Records shown:
-*-*-
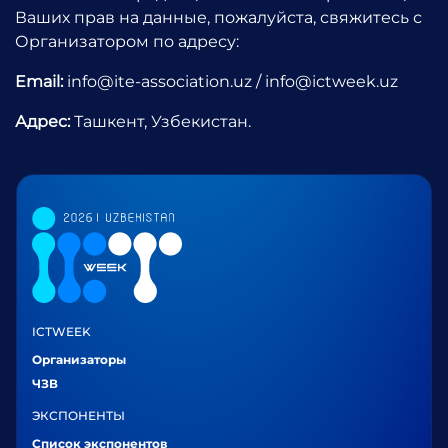
Ваших прав на данные, пожалуйста, свяжитесь с
Организатором по адресу:
Email:
info@ite-association.uz / info@ictweek.uz
Адрес:
Ташкент, Узбекистан.
ICTWEEK
Организаторы
ЧЗВ
ЭКСПОНЕНТЫ
Список экспонентов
-*-*-
About this exercise: Copy nothing except the lines from the one with "info@ite-association.uz / info@ictweek.uz" through the end of the records; keep each exactly as it appears, first and last included.

Response:
info@ite-association.uz / info@ictweek.uz
Адрес:
Ташкент, Узбекистан.
ICTWEEK
Организаторы
ЧЗВ
ЭКСПОНЕНТЫ
Список экспонентов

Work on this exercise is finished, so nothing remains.